===== 元の文章
手術のための入院まであと二日。
仕事の引継ぎは粗方終わり、懸案だった床屋さんも歯医者さんも済ませ、あとは入院グッズを揃えるくらいです。
今週新しく相続税申告を依頼されたお客様の話を守秘義務に触れない範囲で少しだけ。
被相続人(亡くなられた方)が生前エンディングノートをつけていたおかげで、銀行預金や保険や有価証券、誰にどれだけ生前贈与していたかなどがまとまっていました。相続人(ご遺族)に負担がかからない非常にスマートな相続ができそうです。
生前贈与の有無や変な使われ方をしていないかを見るために銀行口座などを5年くらいまで遡って調査しますが、ご本人がその都度書かれていることなので大変わかりやすくて助かります。
相続トラブルで家族がいがみ合うことはよくありますが、エンディングノートにお金のことがまとまっているだけで回避できるトラブルがかなりの部分を占めているなというのが私の肌感覚です。
エンディングノートは各社から発売されておりますが、お金のこと、財産のこと、交友関係、治療の希望、葬儀の方針、自分史など多くの項目があり、まさに人生の集大成の様相を呈しています。
==========
===== 抽出データ
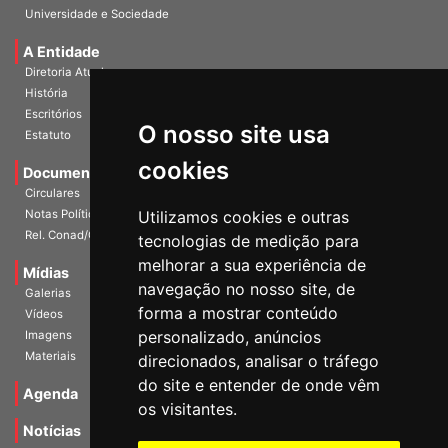
Publicações
Universidade e Sociedade
A Entidade
Diretoria Atual
História
O nosso site usa
Escritórios
Estatuto
cookies
Documentos
Circulares
Utilizamos cookies e outras
Notas Políticas
tecnologias de medição para
Rel. Conad/Congresso
melhorar a sua experiência de
navegação no nosso site, de
Mídias
Galerias
forma a mostrar conteúdo
Vídeos
personalizado, anúncios
Imagens
direcionados, analisar o tráfego
Materiais
do site e entender de onde vêm
os visitantes.
Agenda
Notícias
==========
[課題一覧]
1/ エンディングノートと相続の文章で、銀行口座などの調査が「大変わかりやすくて助かります」とされている理由を、文章の内容に沿って1〜2文で説明してください。
2/ エンディングノートと相続の文章を、最後の文のあとから続ける。

[課題の解答]
1/ 生前贈与の有無やお金の使われ方を、被相続人ご本人がその都度エンディングノートに書いていたためです。そのため、口座を5年くらい遡って調べる際にも内容がまとまっていて確認しやすくなっています。

2/
どこから書けばいいか途方に暮れる方もいらっしゃると思います。
好きなように書くのが基本だと思いますが、相続税申告の観点から見てここだけ押さえておけばいいなというポイントは、
①預貯金リスト(銀行名・支店名・種別・口座番号)
②加入している生命保険(保険会社名・契約者・被保険者・受取人・保険証券番号)
③生前贈与リスト(いつ誰に何をあげたか)
④有価証券リスト(投資信託・株式)
⑤第三者への貸付金リスト
⑥貸金庫の中に入っているものリスト(亡くなられると貸金庫の中を確かめるのに手間がかかります)
これ以外の項目は後から調べれば比較的簡単にわかります。
例えば土地建物は名寄帳(固定資産課税台帳)から簡単にわかります。
しかし上記六つはややこしいため、残していただけると財産漏れを防げますし、ご遺族のトラブル回避に繋がります。
なお、預貯金の通帳等は使い終わってもできるだけ捨てないで取っておいて下さい。
人間の生物学的な死を看取るのが医療者だとしたら、私たち税理士は人間の法的・社会的・経済的な死を看取る専門家でもあります。
多くの顧客の「看取り」を経験しました。
生前に相続対策のためにご相談に来る方の中にはがん患者さんもいらっしゃいました。
病院まで相談に伺ったことも何度もあります。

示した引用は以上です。